Я не читал этого дневника. Их было много – у сыновей и племянниц, у дочерей и жен. Все они сомневались, мучились, приходили к совершенно еретическим и смертельно опасным выводам, гнали их от себя, переосмысливали и соединяли несоединимое. Я ведь уже говорил, что меня не очень-то волнуют драмы старых большевиков и даже страдания юных комсомолок. Мне интересны мои солагерники, мои современники, мой народ. Будь это «дети подворотен» или «внучки Арбата». Да хотя бы и «племянники Лубянки». Но в таких вот дневниках – их прошлое. А значит, то, без чего они не были бы теми, кем стали. Тысячи таких тетрадок, исписанных аккуратными почерками, были сожжены самими авторами или сгинули в архивах КГБ. Но дневник Лехиной тетушки сохранился, а в «хрущевскую оттепель» был опубликован и «прозвучал». Это оказалось тем естественней, что и главный персонаж этих записок не сгнил в лагерях, а остался в живых и получил реабилитацию. Комиссары и «герои Гражданской войны», их дети и внуки постепенно съезжались в Москве, делились воспоминаниями, ругали Сталина (впрочем, не все и не всегда) и потихонечку – но все громче и громче – продолжали мечтать о том, как бы социализм все же построить, но «настоящий», то есть тот, при котором лично их не сажали бы и не расстреливали. А так как, вообще-то, сажать кого-то ведь нужно, то чтобы репрессии касались одних лишь реакционеров и ретроградов – антисемитов, националистов, «религиозных фанатиков», убежденных антисоветчиков… Мало-помалу из этих разговорчиков на московских кухнях выросла новая концепция (без концепций жизнь была не в жизнь): мечта о «социализме-с-человеческим-лицом». Тогда стали популярны «югославская» и «венгерская» модели (естественно, социализма же), а потом как-то приметили, что примерно то же самое втихаря проводят в жизнь шведские социал-демократы. Ради этого завораживающего чуда шаг за шагом снимались табу с критики советской системы как таковой, со всех национализмов, кроме русского, и даже с религиозности. Разумеется, в первую голову – с респектабельного протестантства, иудаизма, мусульманства, несколько подозрительного, но освященного именем Чаадаева (которого почти никто не читал, а случайно что-то прочитавшие – не понимали, да и способны не были понять) католичества, экзотики ради – хоть с шаманизма, но, понятное дело, не с черносотенного православия, запятнавшего себя сотрудничеством с самодержавием, патриотизмом и народностью.

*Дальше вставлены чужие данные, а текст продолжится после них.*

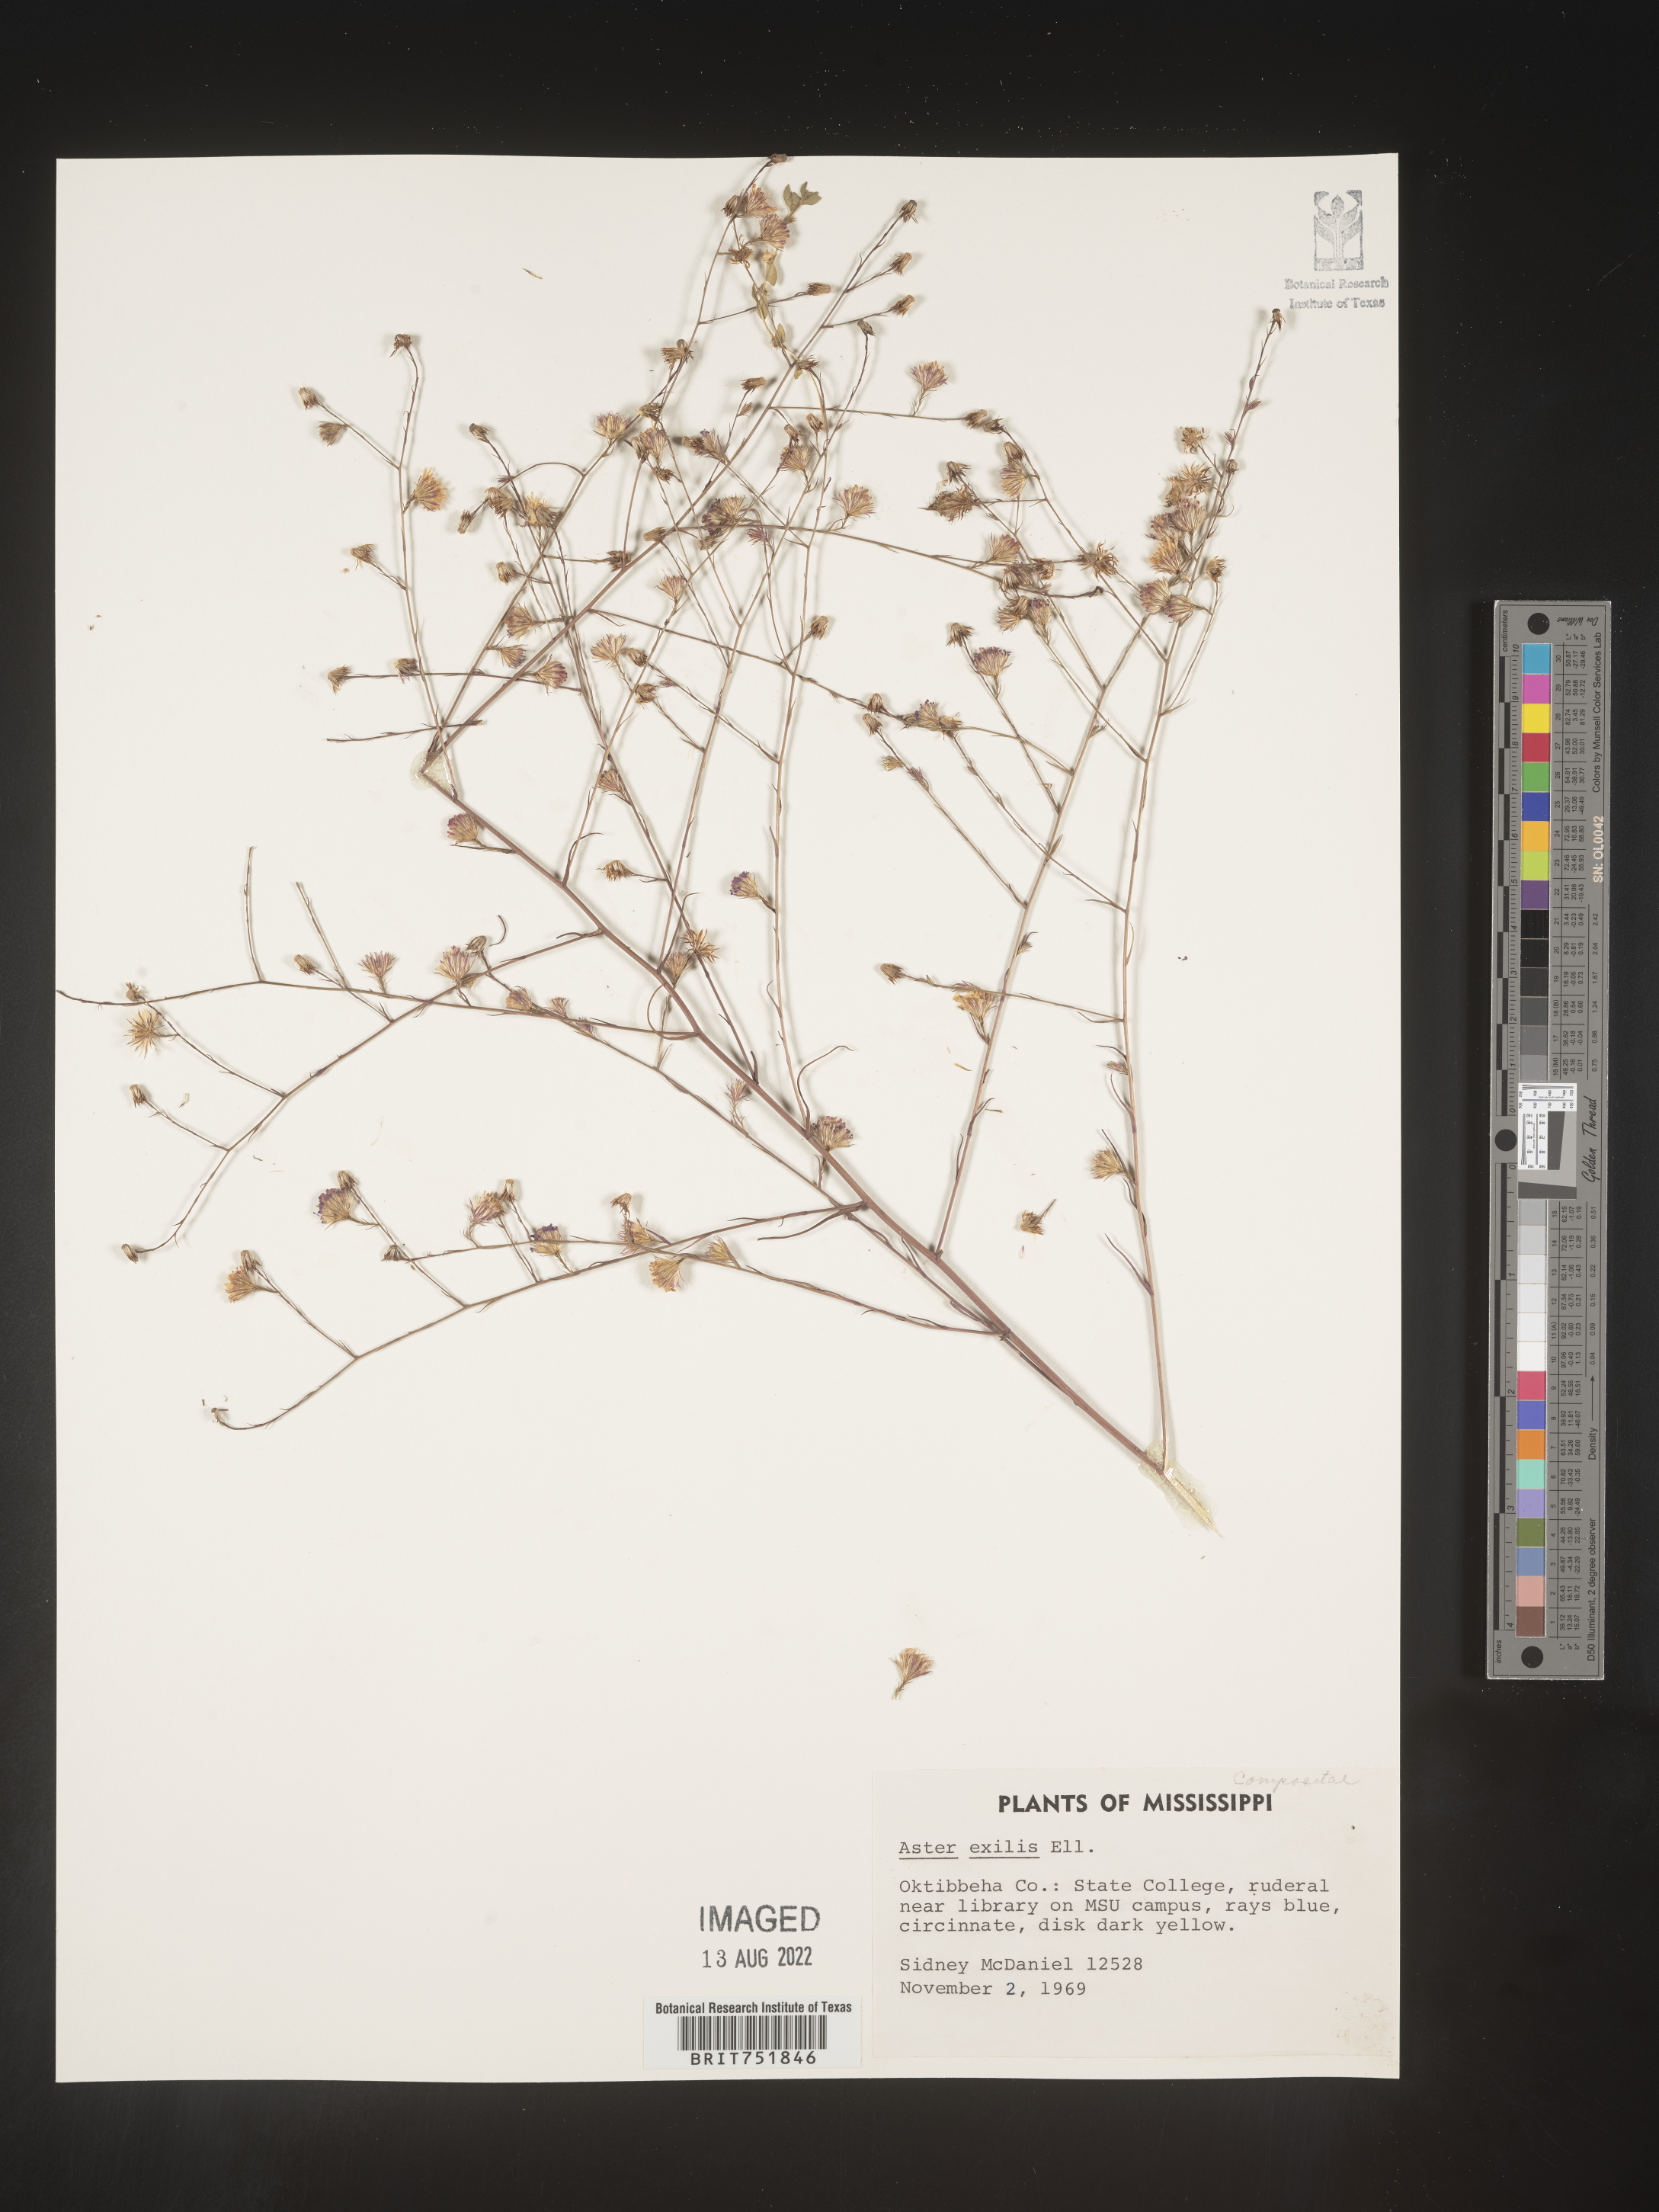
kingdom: Plantae
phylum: Tracheophyta
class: Magnoliopsida
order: Asterales
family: Asteraceae
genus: Symphyotrichum
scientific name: Symphyotrichum divaricatum
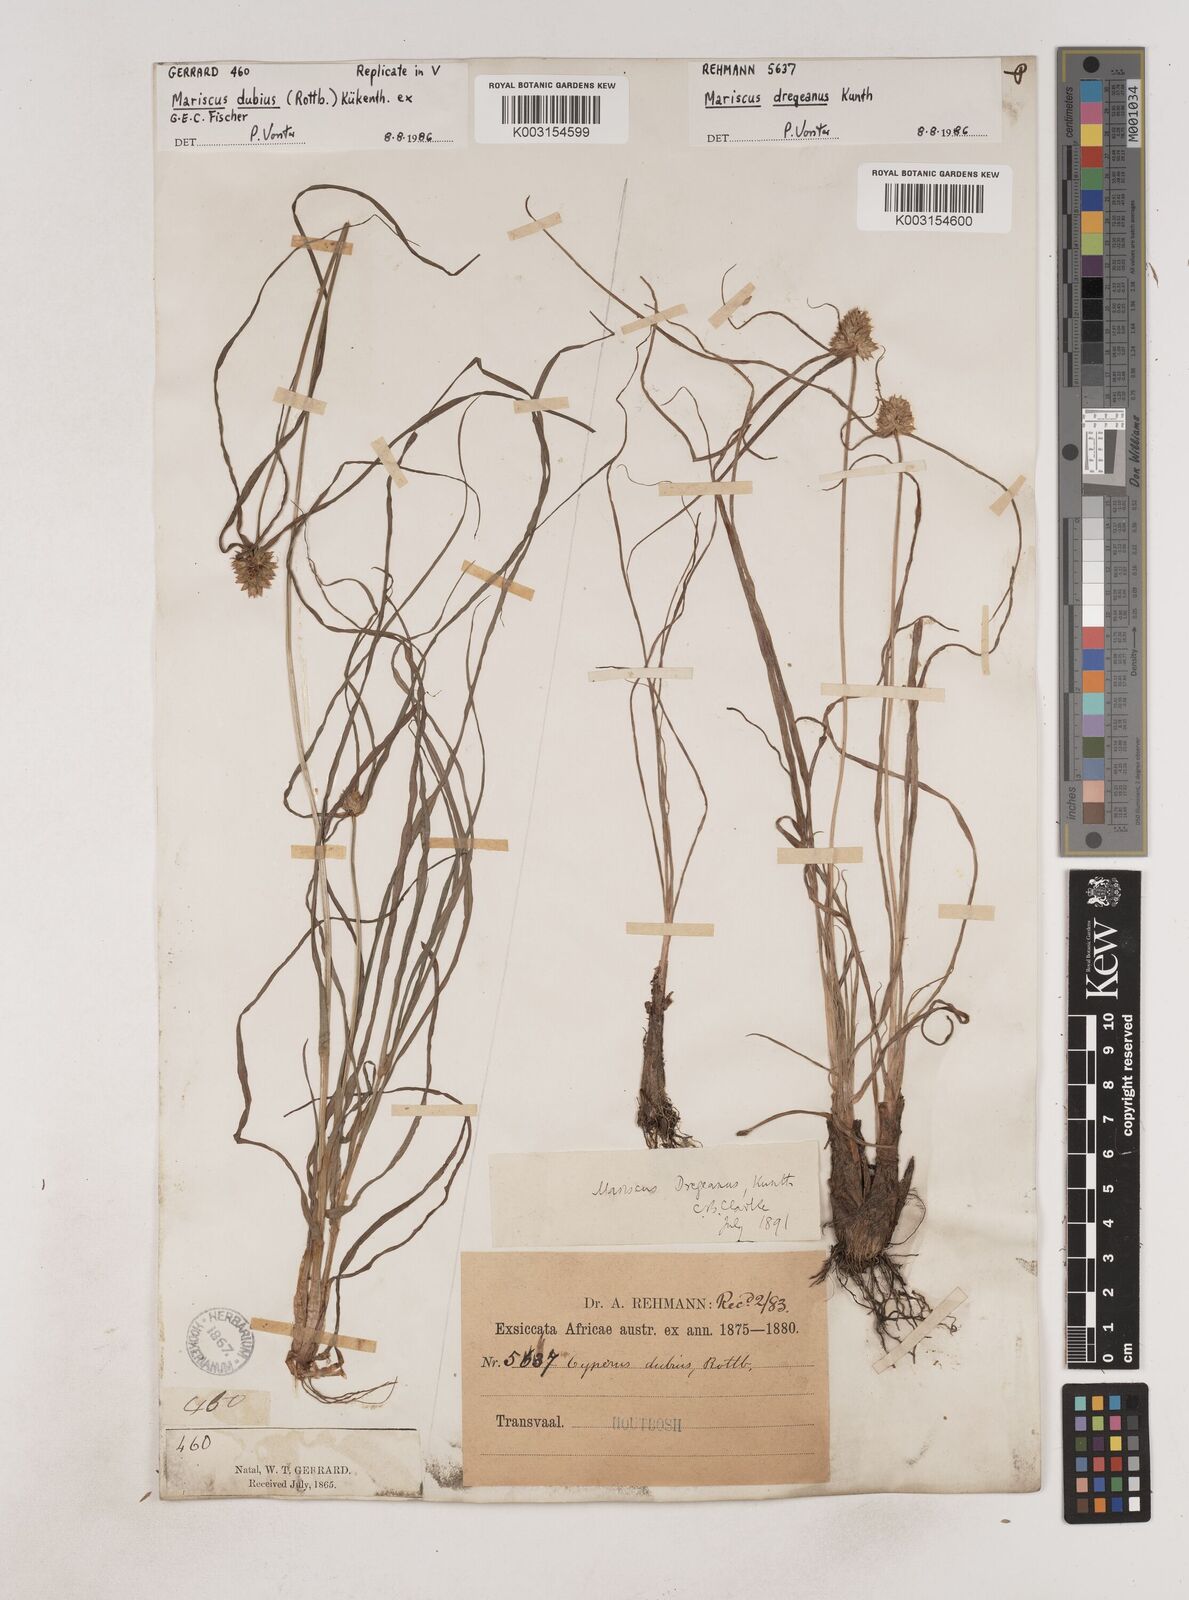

Наконец, мечты, кажется, начали даже сбываться, когда Дубчек взялся за реформы в Чехословакии. Кстати, во время «Пражской весны» чехи переработали в пьесу и поставили на сцене «пронзительный человеческий документ» – многострадальный дневник Лехиной тетушки. Разве здесь нечем было гордиться? Конечно, было. Нам сегодня, в нашей неприкаянности середины девяностых (или – конца тысячелетия?) порой говорят, будто беды наши и неустроенность оттого, что не смогли придти к власти люди с честными доверчивыми глазами, пронесшие через десятилетия лагерей верность своим идеалам и веру в грядущее торжество справедливости и всемирного счастья. А не пришли они к власти оттого, что не хотели, не умели, да и не могли: здоровье пошаливало и щепетильность не позволяла идти в большую политику, которая – «дело грязное». Мне кажется, это не совсем так. Более того, весьма сомневаюсь, чтобы даже в идеале им было можно доверить страну. Люди, веровавшие в «настоящий» марксизм-ленинизм без сталинщины, в «социализм-с-человеческим-лицом», в конвергенцию и помощь Запада, в «перестройку» Горбачева и Ельцина – и всякий раз обманывавшиеся, – эти люди и впредь будут искать всяческих чужеродных или доморощенных идолов для поклонения и склонять к этому нечестивому занятию народ. Они могут казаться очень честными и в каком-то смысле даже быть ими, но их ненависть к тем, кто во всех этих обольщениях никогда не видел ничего, кроме «гробов повапленных», инстинктивна и едва ли не превышает ненависти чекистов. Ведь эти последние просто выполняли свою работу и боролись с более или менее очевидным врагом. А те, кто привык в подмену знаменитого лозунга КПСС считать себя «умом, совестью и честью нашей эпохи», в сравнении со скептиками мигом теряют львиную долю своего обаяния, попадая в неприятнейшее положение «голого короля». Сознание же рушащейся в одночасье значимости собственной жизни – совершенно непереносимо. Особенно, когда весь мир рукоплещет, и только какие-то оборванцы выкрикивают роковые слова и – о, стыд и ужас! – в глубине души ты не можешь не признать их правоту.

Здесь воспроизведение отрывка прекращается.